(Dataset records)
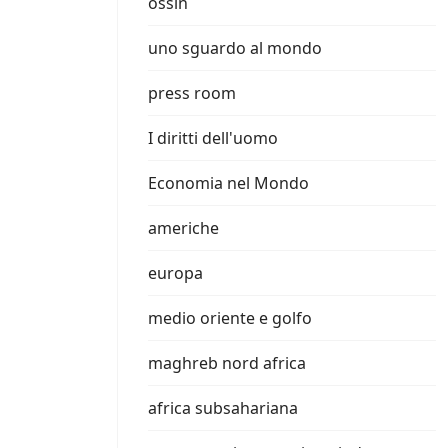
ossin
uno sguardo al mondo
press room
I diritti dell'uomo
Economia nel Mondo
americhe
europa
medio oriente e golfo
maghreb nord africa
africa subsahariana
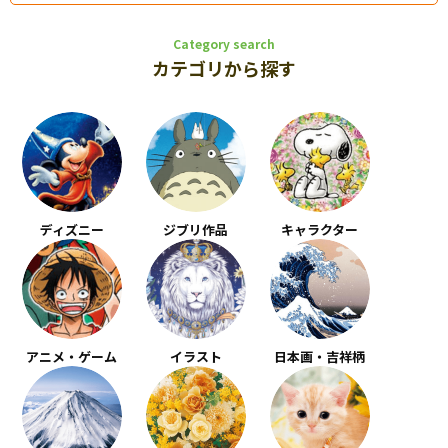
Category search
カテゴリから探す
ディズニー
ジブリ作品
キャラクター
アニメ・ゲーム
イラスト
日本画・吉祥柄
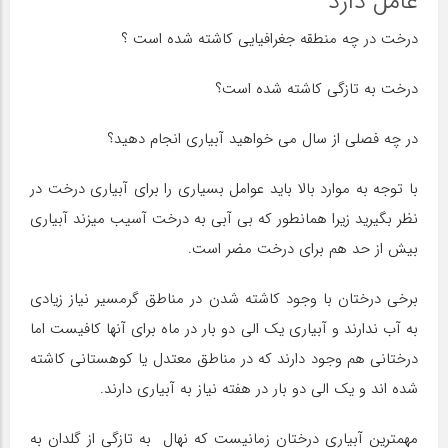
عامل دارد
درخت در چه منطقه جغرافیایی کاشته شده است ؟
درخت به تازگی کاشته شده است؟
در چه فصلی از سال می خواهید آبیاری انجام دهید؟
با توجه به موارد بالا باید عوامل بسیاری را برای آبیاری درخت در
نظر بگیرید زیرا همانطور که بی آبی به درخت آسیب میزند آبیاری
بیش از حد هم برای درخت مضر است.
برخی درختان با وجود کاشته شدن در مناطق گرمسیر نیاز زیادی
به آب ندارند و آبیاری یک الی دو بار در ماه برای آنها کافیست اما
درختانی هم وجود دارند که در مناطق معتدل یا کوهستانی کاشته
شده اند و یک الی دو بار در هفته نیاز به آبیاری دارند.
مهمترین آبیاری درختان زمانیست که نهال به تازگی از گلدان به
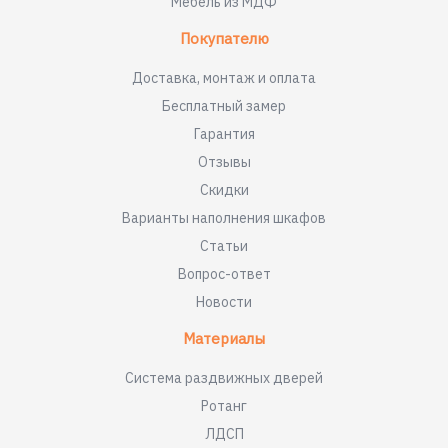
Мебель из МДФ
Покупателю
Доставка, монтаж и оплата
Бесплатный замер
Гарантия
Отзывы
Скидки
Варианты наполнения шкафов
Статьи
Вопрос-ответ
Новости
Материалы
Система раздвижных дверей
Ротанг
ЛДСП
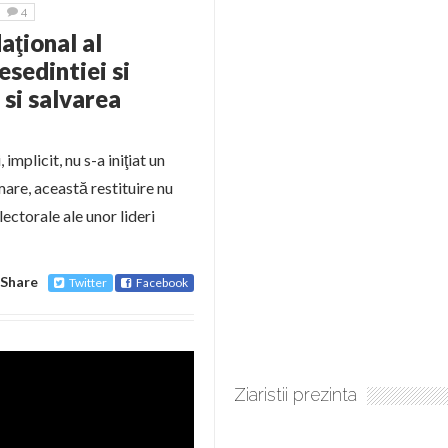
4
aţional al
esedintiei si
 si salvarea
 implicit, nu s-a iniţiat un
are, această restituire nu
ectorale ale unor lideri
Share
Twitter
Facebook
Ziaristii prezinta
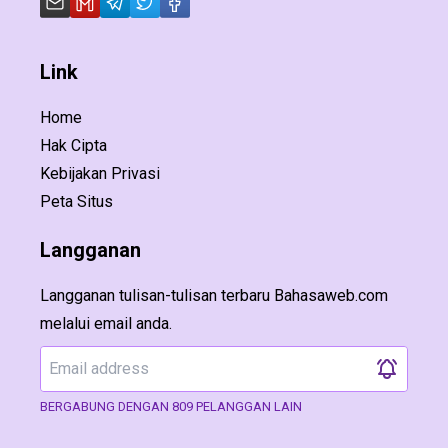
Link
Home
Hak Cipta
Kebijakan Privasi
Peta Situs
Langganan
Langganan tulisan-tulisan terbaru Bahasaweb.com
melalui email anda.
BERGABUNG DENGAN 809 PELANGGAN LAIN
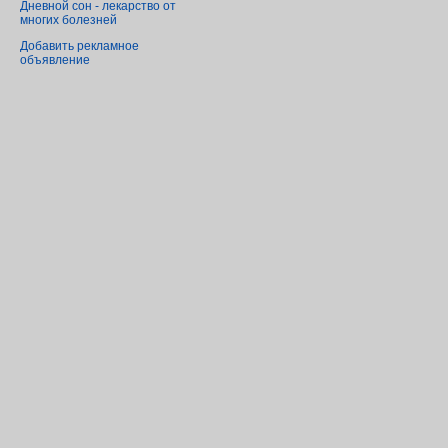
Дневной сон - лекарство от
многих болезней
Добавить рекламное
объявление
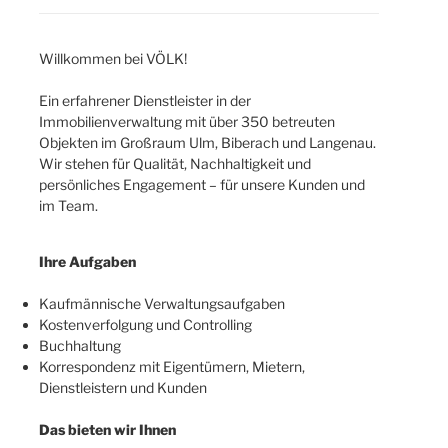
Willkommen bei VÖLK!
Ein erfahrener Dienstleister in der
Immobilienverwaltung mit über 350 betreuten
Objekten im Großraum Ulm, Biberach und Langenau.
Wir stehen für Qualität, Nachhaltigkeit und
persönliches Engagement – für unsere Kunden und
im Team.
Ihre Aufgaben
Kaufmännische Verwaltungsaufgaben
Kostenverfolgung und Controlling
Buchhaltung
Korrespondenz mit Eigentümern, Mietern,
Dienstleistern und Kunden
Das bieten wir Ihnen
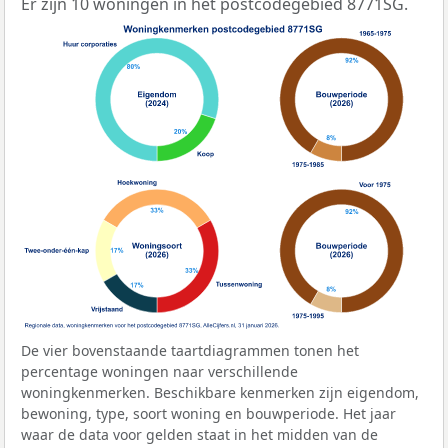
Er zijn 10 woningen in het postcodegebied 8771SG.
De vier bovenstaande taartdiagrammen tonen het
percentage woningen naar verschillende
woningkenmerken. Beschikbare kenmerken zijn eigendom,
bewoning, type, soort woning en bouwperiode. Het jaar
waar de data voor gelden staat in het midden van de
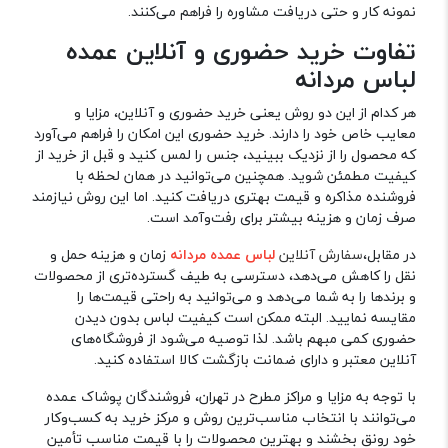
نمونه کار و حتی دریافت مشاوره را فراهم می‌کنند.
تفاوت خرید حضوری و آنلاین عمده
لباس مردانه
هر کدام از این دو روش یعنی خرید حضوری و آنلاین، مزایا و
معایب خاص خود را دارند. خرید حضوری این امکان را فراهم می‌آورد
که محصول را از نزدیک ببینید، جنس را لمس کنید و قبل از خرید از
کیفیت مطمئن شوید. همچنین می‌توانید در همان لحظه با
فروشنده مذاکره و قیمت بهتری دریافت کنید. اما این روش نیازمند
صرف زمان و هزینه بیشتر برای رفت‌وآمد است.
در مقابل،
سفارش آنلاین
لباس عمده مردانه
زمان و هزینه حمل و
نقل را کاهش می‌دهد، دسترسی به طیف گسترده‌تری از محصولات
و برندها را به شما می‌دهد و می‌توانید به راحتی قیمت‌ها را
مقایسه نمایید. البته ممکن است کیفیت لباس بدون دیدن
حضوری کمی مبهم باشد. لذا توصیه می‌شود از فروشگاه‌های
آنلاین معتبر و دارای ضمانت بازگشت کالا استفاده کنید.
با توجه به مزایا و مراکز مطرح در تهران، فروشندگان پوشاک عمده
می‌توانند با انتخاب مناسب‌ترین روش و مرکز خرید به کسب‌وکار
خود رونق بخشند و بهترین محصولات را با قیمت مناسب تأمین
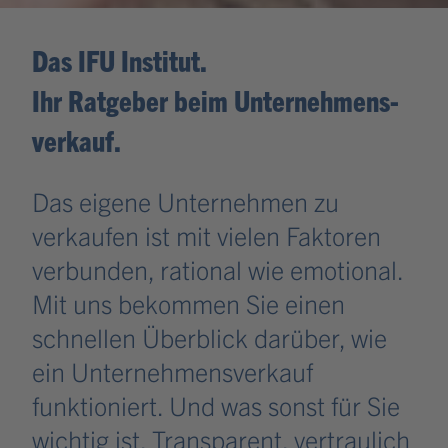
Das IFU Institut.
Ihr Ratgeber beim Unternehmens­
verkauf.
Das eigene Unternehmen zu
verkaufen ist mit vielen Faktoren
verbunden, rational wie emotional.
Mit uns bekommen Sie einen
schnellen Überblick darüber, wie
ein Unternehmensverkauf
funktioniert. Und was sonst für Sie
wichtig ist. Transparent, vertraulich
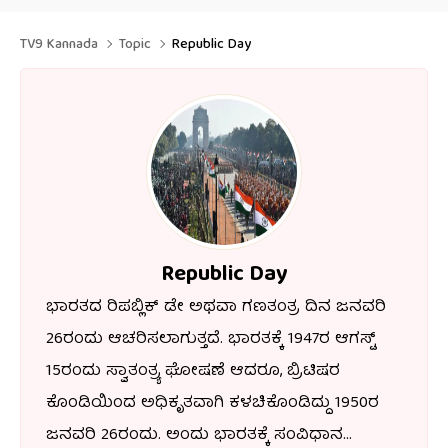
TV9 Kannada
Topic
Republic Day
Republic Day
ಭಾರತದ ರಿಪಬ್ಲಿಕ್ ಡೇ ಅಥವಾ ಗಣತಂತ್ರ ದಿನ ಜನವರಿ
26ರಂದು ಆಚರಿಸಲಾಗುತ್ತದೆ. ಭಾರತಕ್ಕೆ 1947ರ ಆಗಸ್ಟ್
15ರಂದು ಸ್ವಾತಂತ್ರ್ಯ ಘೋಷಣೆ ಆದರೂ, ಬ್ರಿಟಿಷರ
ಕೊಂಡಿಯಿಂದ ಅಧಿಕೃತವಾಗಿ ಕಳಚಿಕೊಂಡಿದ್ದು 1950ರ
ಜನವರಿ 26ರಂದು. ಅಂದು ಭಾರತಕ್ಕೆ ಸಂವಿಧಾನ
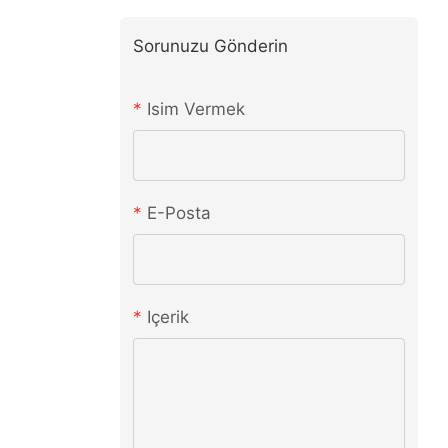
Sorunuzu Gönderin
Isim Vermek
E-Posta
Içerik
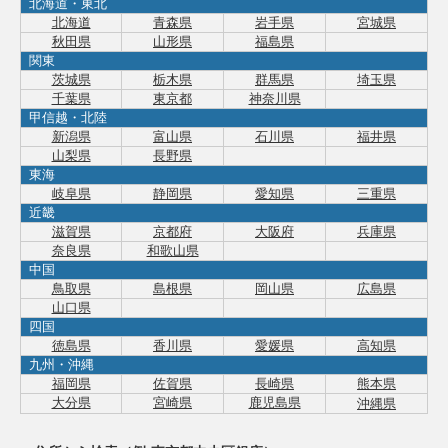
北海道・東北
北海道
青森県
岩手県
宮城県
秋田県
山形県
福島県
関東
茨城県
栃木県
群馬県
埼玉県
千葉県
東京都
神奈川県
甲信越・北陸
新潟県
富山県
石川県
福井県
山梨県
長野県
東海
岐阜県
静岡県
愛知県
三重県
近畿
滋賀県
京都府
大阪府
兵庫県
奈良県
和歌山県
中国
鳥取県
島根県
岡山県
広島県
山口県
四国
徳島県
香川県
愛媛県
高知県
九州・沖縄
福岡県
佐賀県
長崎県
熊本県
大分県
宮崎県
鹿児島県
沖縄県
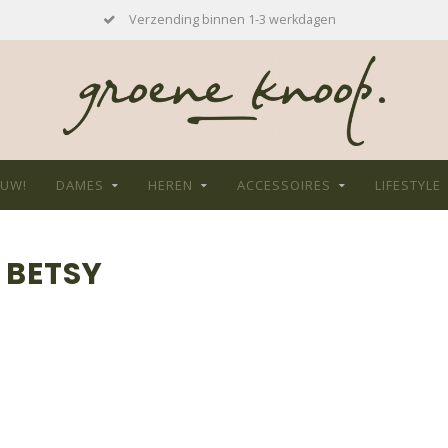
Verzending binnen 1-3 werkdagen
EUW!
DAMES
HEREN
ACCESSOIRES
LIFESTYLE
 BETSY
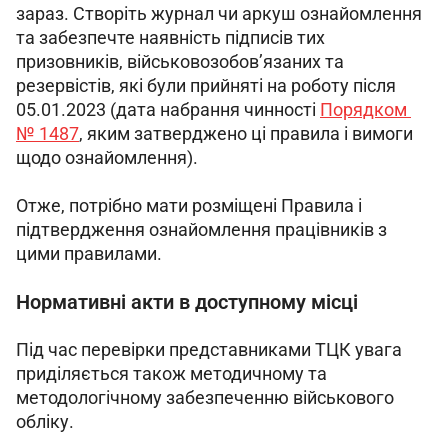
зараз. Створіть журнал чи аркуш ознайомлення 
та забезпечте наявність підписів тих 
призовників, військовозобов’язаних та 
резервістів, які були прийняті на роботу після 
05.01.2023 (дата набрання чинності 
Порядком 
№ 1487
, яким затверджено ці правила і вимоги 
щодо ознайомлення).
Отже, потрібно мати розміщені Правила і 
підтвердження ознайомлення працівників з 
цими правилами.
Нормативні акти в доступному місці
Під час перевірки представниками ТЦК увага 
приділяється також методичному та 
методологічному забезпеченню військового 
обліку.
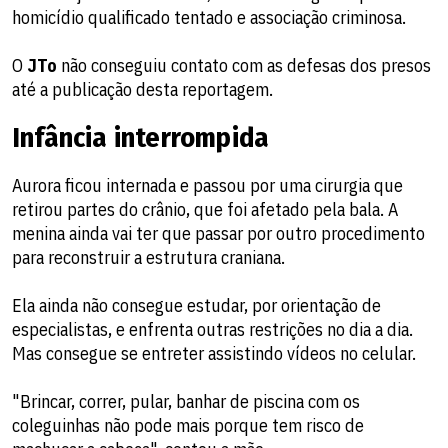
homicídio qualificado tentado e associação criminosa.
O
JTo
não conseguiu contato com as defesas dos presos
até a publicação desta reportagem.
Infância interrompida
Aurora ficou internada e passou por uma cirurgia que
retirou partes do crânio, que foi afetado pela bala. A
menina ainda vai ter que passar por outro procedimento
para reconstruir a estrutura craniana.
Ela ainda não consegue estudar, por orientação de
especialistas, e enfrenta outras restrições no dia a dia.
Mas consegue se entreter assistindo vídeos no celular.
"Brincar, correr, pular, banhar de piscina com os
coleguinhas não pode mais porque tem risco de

§ **Goal of the exercise**: Set down the entries above again exactly, minus any image.

§ **Result**:
ossin
uno sguardo al mondo
press room
I diritti dell'uomo
Economia nel Mondo
americhe
europa
medio oriente e golfo
maghreb nord africa
africa subsahariana
Category search
カテゴリから探す
ディズニー
ジブリ作品
キャラクター
アニメ・ゲーム
イラスト
日本画・吉祥柄
عامل دارد
درخت در چه منطقه جغرافیایی کاشته شده است ؟
درخت به تازگی کاشته شده است؟
در چه فصلی از سال می خواهید آبیاری انجام دهید؟
با توجه به موارد بالا باید عوامل بسیاری را برای آبیاری درخت در
نظر بگیرید زیرا همانطور که بی آبی به درخت آسیب میزند آبیاری
بیش از حد هم برای درخت مضر است.
برخی درختان با وجود کاشته شدن در مناطق گرمسیر نیاز زیادی
به آب ندارند و آبیاری یک الی دو بار در ماه برای آنها کافیست اما
درختانی هم وجود دارند که در مناطق معتدل یا کوهستانی کاشته
شده اند و یک الی دو بار در هفته نیاز به آبیاری دارند.
مهمترین آبیاری درختان زمانیست که نهال به تازگی از گلدان به
Мебель из МДФ
Покупателю
Доставка, монтаж и оплата
Бесплатный замер
Гарантия
Отзывы
Скидки
Варианты наполнения шкафов
Статьи
Вопрос-ответ
Новости
Материалы
Система раздвижных дверей
Ротанг
ЛДСП
4
aţional al
esedintiei si
 si salvarea
 implicit, nu s-a iniţiat un
are, această restituire nu
ectorale ale unor lideri
Share
Twitter
Facebook
Ziaristii prezinta
Link
Home
Hak Cipta
Kebijakan Privasi
Peta Situs
Langganan
Langganan tulisan-tulisan terbaru Bahasaweb.com
melalui email anda.
BERGABUNG DENGAN 809 PELANGGAN LAIN
Дневной сон - лекарство от
многих болезней
Добавить рекламное
объявление
Willkommen bei VÖLK!
Ein erfahrener Dienstleister in der
Immobilienverwaltung mit über 350 betreuten
Objekten im Großraum Ulm, Biberach und Langenau.
Wir stehen für Qualität, Nachhaltigkeit und
persönliches Engagement – für unsere Kunden und
im Team.
Ihre Aufgaben
Kaufmännische Verwaltungsaufgaben
Kostenverfolgung und Controlling
Buchhaltung
Korrespondenz mit Eigentümern, Mietern,
Dienstleistern und Kunden
Das bieten wir Ihnen
Er zijn 10 woningen in het postcodegebied 8771SG.
De vier bovenstaande taartdiagrammen tonen het
percentage woningen naar verschillende
woningkenmerken. Beschikbare kenmerken zijn eigendom,
bewoning, type, soort woning en bouwperiode. Het jaar
waar de data voor gelden staat in het midden van de
نمونه کار و حتی دریافت مشاوره را فراهم می‌کنند.
تفاوت خرید حضوری و آنلاین عمده
لباس مردانه
هر کدام از این دو روش یعنی خرید حضوری و آنلاین، مزایا و
معایب خاص خود را دارند. خرید حضوری این امکان را فراهم می‌آورد
که محصول را از نزدیک ببینید، جنس را لمس کنید و قبل از خرید از
کیفیت مطمئن شوید. همچنین می‌توانید در همان لحظه با
فروشنده مذاکره و قیمت بهتری دریافت کنید. اما این روش نیازمند
صرف زمان و هزینه بیشتر برای رفت‌وآمد است.
در مقابل،
سفارش آنلاین
لباس عمده مردانه
زمان و هزینه حمل و
نقل را کاهش می‌دهد، دسترسی به طیف گسترده‌تری از محصولات
و برندها را به شما می‌دهد و می‌توانید به راحتی قیمت‌ها را
مقایسه نمایید. البته ممکن است کیفیت لباس بدون دیدن
حضوری کمی مبهم باشد. لذا توصیه می‌شود از فروشگاه‌های
آنلاین معتبر و دارای ضمانت بازگشت کالا استفاده کنید.
با توجه به مزایا و مراکز مطرح در تهران، فروشندگان پوشاک عمده
می‌توانند با انتخاب مناسب‌ترین روش و مرکز خرید به کسب‌وکار
خود رونق بخشند و بهترین محصولات را با قیمت مناسب تأمین
Das IFU Institut.
Ihr Ratgeber beim Unternehmens­
verkauf.
Das eigene Unternehmen zu
verkaufen ist mit vielen Faktoren
verbunden, rational wie emotional.
Mit uns bekommen Sie einen
schnellen Überblick darüber, wie
ein Unternehmensverkauf
funktioniert. Und was sonst für Sie
wichtig ist. Transparent, vertraulich
TV9 Kannada
Topic
Republic Day
Republic Day
ಭಾರತದ ರಿಪಬ್ಲಿಕ್ ಡೇ ಅಥವಾ ಗಣತಂತ್ರ ದಿನ ಜನವರಿ
26ರಂದು ಆಚರಿಸಲಾಗುತ್ತದೆ. ಭಾರತಕ್ಕೆ 1947ರ ಆಗಸ್ಟ್
15ರಂದು ಸ್ವಾತಂತ್ರ್ಯ ಘೋಷಣೆ ಆದರೂ, ಬ್ರಿಟಿಷರ
ಕೊಂಡಿಯಿಂದ ಅಧಿಕೃತವಾಗಿ ಕಳಚಿಕೊಂಡಿದ್ದು 1950ರ
ಜನವರಿ 26ರಂದು. ಅಂದು ಭಾರತಕ್ಕೆ ಸಂವಿಧಾನ
Sorunuzu Gönderin
Isim Vermek
E-Posta
Içerik
北海道・東北
北海道
青森県
岩手県
宮城県
秋田県
山形県
福島県
関東
茨城県
栃木県
群馬県
埼玉県
千葉県
東京都
神奈川県
甲信越・北陸
新潟県
富山県
石川県
福井県
山梨県
長野県
東海
岐阜県
静岡県
愛知県
三重県
近畿
滋賀県
京都府
大阪府
兵庫県
奈良県
和歌山県
中国
鳥取県
島根県
岡山県
広島県
山口県
四国
徳島県
香川県
愛媛県
高知県
九州・沖縄
福岡県
佐賀県
長崎県
熊本県
大分県
宮崎県
鹿児島県
沖縄県
Verzending binnen 1-3 werkdagen
EUW!
DAMES
HEREN
ACCESSOIRES
LIFESTYLE
 BETSY
зараз. Створіть журнал чи аркуш ознайомлення 
та забезпечте наявність підписів тих 
призовників, військовозобов’язаних та 
резервістів, які були прийняті на роботу після 
05.01.2023 (дата набрання чинності 
Порядком 
№ 1487
, яким затверджено ці правила і вимоги 
щодо ознайомлення).
Отже, потрібно мати розміщені Правила і 
підтвердження ознайомлення працівників з 
цими правилами.
Нормативні акти в доступному місці
Під час перевірки представниками ТЦК увага 
приділяється також методичному та 
методологічному забезпеченню військового 
обліку.
homicídio qualificado tentado e associação criminosa.
O
JTo
não conseguiu contato com as defesas dos presos
até a publicação desta reportagem.
Infância interrompida
Aurora ficou internada e passou por uma cirurgia que
retirou partes do crânio, que foi afetado pela bala. A
menina ainda vai ter que passar por outro procedimento
para reconstruir a estrutura craniana.
Ela ainda não consegue estudar, por orientação de
especialistas, e enfrenta outras restrições no dia a dia.
Mas consegue se entreter assistindo vídeos no celular.
"Brincar, correr, pular, banhar de piscina com os
coleguinhas não pode mais porque tem risco de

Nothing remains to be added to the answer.